At Tinney Contemporary, Silver: Points of Departure spotlights artwork created employing silverpoint, a centuries-old drawing medium — using a silver stylus to make marks on prepared surfaces. The technique was widespread before the ubiquitous adoption of graphite; the contemporary artists featured are reviving the practice and the ephemeral, shimmering images it creates. The exhibit brings together silverpoint practitioners from across the country, including Joe Biel, Anne Connell, Lori Field, Marietta Hoferer, Michael Kukla, Kate Kretz, Susan Schwalb, Fran Siegel and Carol Prusa, who guest-curated the show.
Down the block, Rymer Gallery opens Material Inversions. featuring works by James Worsham and gallery director Natalie Andrews. Worsham's mixed-media pieces explore the boundary where nature collides with extremes of civilized luxury. We've been peeking at Andrews' website since she joined Rymer and we're excited to see her work on display. Her sculptures feature repeating lines in harmonious forms and reveal a high level of craftsmanship. We suspect that Andrews' work may be the talk of the Crawl.
If you missed Estel Gallery's show at the June Crawl, you'll want to pop by this two-person exhibit. Using acrylics and charcoal, Dan Bynum has created black-and-white portraits of children that feature colorful symbolic images floating at the center of each piece, tallying a childhood inventory: lightning bugs in a jar, a playful squirrel, a school desk. Bynum's work exists somewhere between the universal and the banal, the resonant and the merely nostalgic. Jenny Keith's beeswax paintings burst with bold color and feature charming characters in fantastic narratives. Up on Broadway, the Tennessee Art League opens five new gallery exhibits, including a show of abstract mixed-media canvases by Judy Bobula.
Blend Studio hosts Combustion: A Group Show at 79 Arcade. Combustion is a collective of visual arts professionals that meets monthly for critical discussion and mutual, creative accountability. This show features drawing, sculpture, painting and mixed-media work by Mandy Brown, Charles Clary, Amanda Dillingham, Jason Driskill, Derek Gibson, Hannah Maxwell Rowell, Sarah Shearer and Blend's own Ben Vitualla.

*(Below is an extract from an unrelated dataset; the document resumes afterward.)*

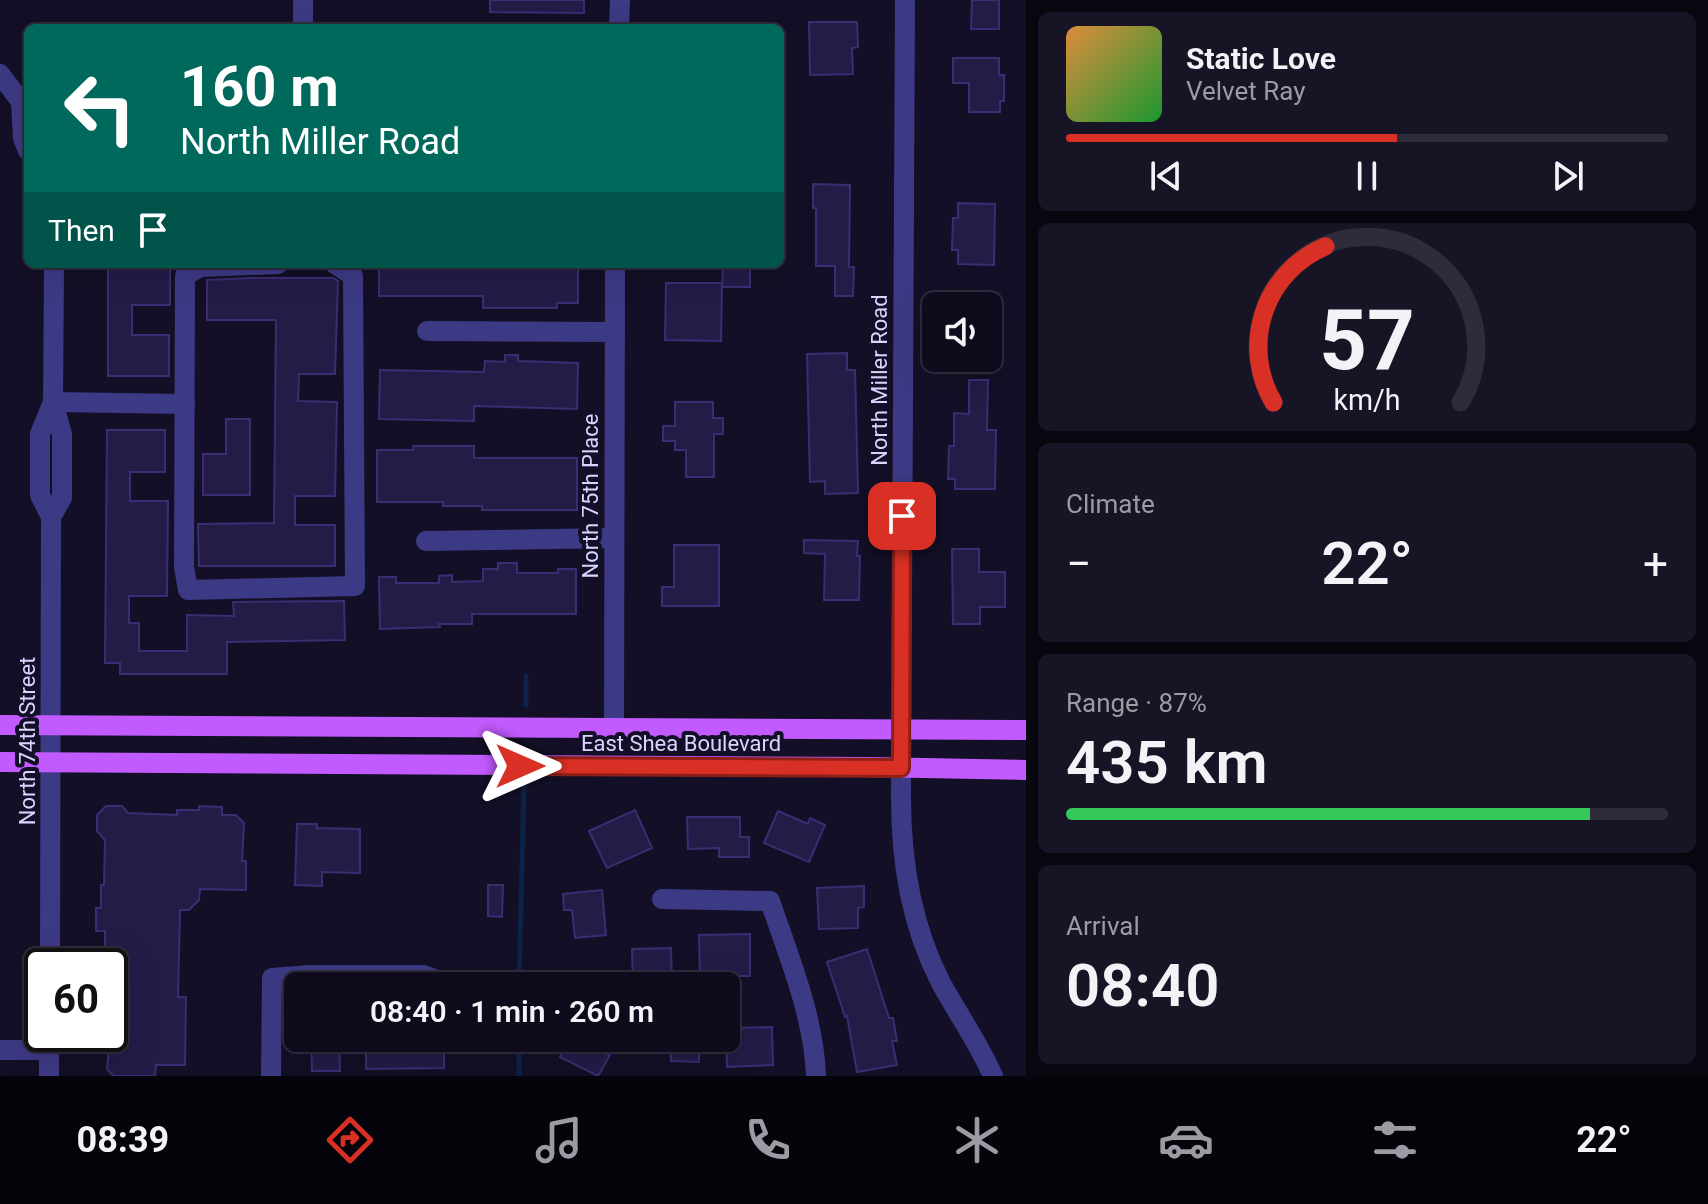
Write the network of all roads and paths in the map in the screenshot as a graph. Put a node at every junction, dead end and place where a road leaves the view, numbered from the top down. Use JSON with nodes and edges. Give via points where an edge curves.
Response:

While Heather Lose was known for hosting Honky Tonk Jukebox on the late, great WRVU, this Saturday she blasts off on the visual art tip with her pyromaniacal From Canvas to Canvas: Selected Images from the Tennessee Fireworks Project. Hosted at the Picture This space at 44 Arcade, the fireworks-centric photos are printed on canvas, and the titular allusion also nods to the familiar roadside canvas tents where fireworks are often sold.
Have a great Crawl and a fun Fourth of July — try not to blow up any crucial body parts!